[Directions]
1) Using the Cinco De Mayo text, decide whether each statement agrees with it. Answer yes or no for each, and quote the exact words of the text that decide it.
(a) The water temperature was around 62.
(b) The sister taught finance at a college in New York.
(c) The narrator studied history as a major in college.
2) In the Cinco De Mayo text, what was waiting on the table when the narrator and David returned to the kitchen?
3) Print the Cinco De Mayo text from "Coming out both" up to and including "tangy with lemon.".
═════ Source passage ═════
Cinco De Mayo

Ten years ago my brother-in-law and I left the cabin on Watchic Pond. My sister remained in the kitchen prepping for lunch. The bright spring sun had heated the morning and the thermometer nailed to a tall pine read 72F The morning put the dock in the lake in early May. The water temperature hovered around 62 and the sunny air was a warm 72 for Southern Maine, David and I waddled into the water with trepidation, but it wasn’t so bad once we passed our waists.

Coming out both of us shook from the long immersion in the cold water. My sister ordered us to take hot showers and we obeyed her command. When we returned to the kitchen two margaritas were waiting on the table.

“Happy Cinco de Mayo.” My sister was a big believer in national and international holidays.

“Viva Juarez.” I raised my salt-rimmed glass to clink a toast.

“Why Juarez?” My brother-in-law smacked his lips. The rims of margaritas were tangy with lemon.

“Juarez led a revolt against the Catholic conservatives and in 1861 declared a moratorium on debt payments to Britain, Spain, and France, which had supposedly loaned the previous government over $52 million, but only had issued $1.2 million in actual money. Juarez protested that firstly the loan was made to a deposed government and secondly that the amount was wrong. The family of the French Emperor owned the paper on this debt and Napoleon III convinced England and Spain to defend its claims.”

“How do you know this?” David was always suspect of my stories.

“I was a history minor in college.” Those courses had been my only As.

“Sounds like that could happen to America now.” My sister taught finance at a college in Boston. Sovereign debt was crushing countries across Europe and her students were buried under credit card bills and student loans.
═════ Extracted entries ═════
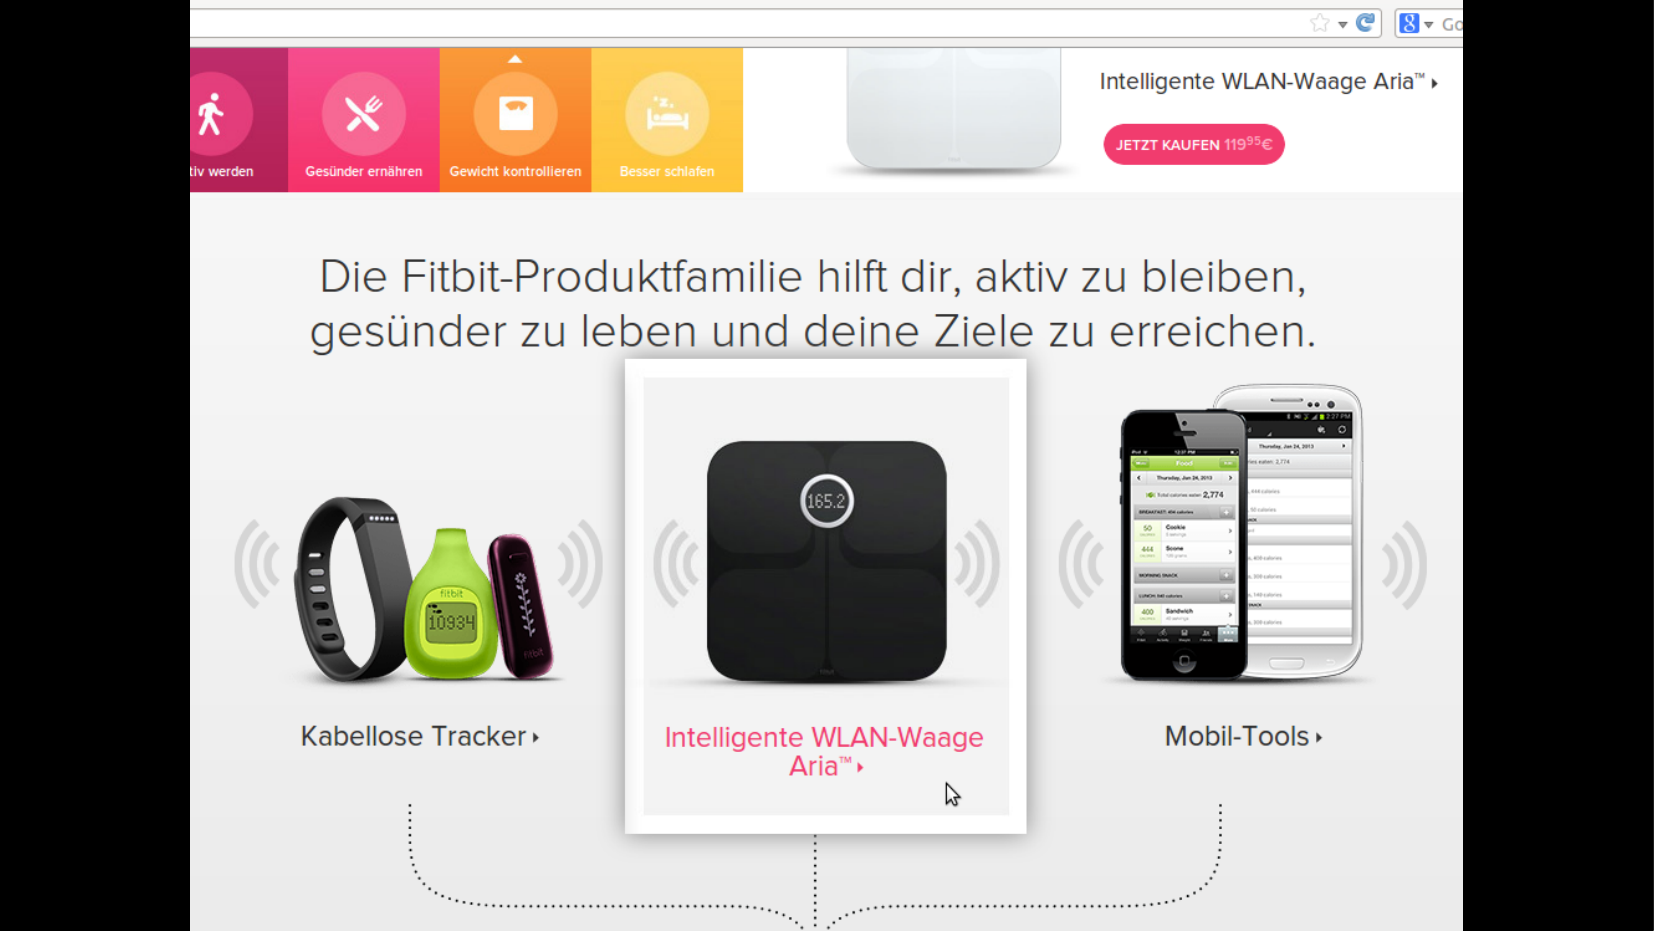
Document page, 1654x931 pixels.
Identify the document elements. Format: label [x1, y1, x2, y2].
═════
═════ Extracted entries ═════
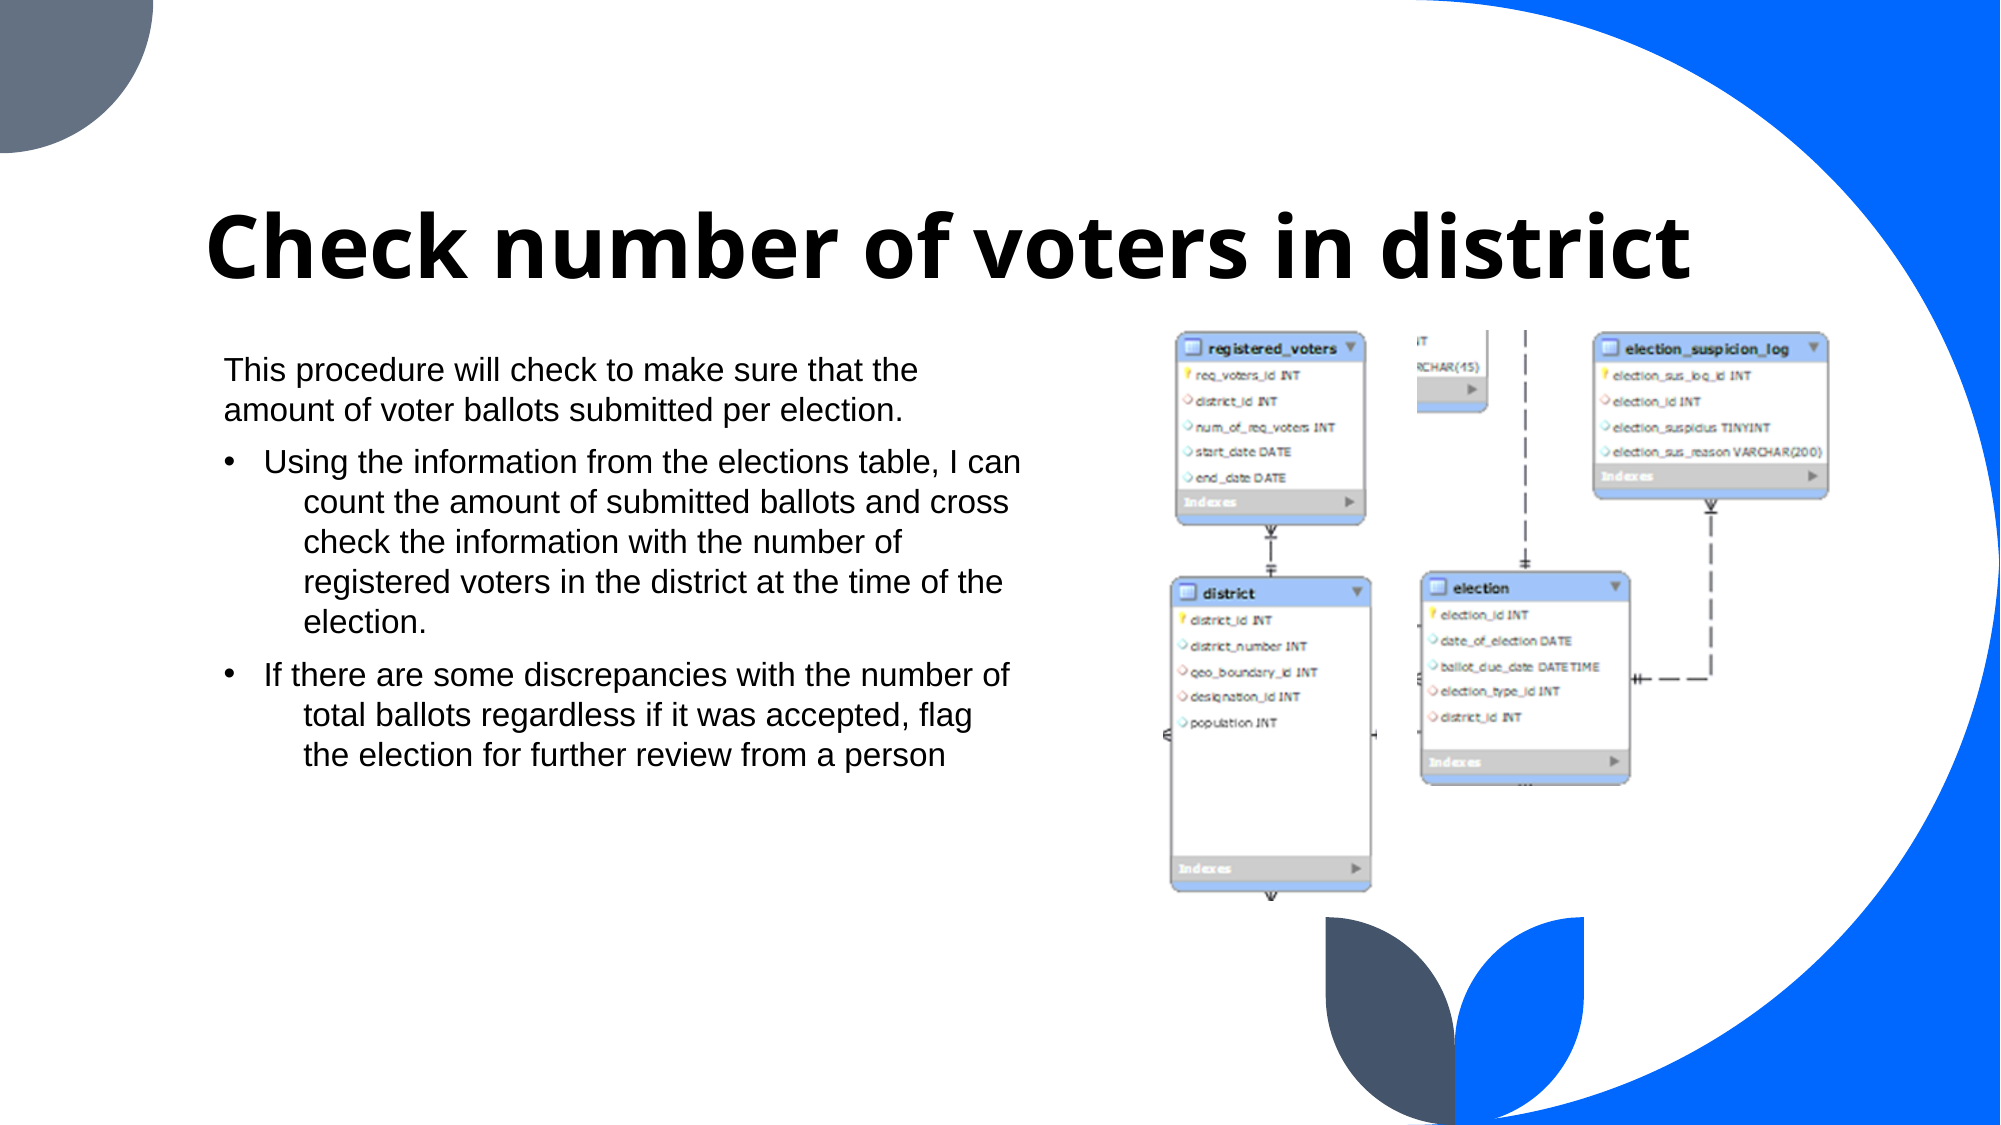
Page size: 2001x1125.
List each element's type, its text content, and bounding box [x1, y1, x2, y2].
═════
═════ Extracted entries ═════
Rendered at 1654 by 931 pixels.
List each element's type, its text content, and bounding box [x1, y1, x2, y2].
═════
[Solutions in order]
1)
(a) Yes: "The water temperature hovered around 62"
(b) No: "My sister taught finance at a college in Boston."
(c) No: "I was a history minor in college."

2) Two margaritas.

3)
Coming out both of us shook from the long immersion in the cold water. My sister ordered us to take hot showers and we obeyed her command. When we returned to the kitchen two margaritas were waiting on the table.

“Happy Cinco de Mayo.” My sister was a big believer in national and international holidays.

“Viva Juarez.” I raised my salt-rimmed glass to clink a toast.

“Why Juarez?” My brother-in-law smacked his lips. The rims of margaritas were tangy with lemon.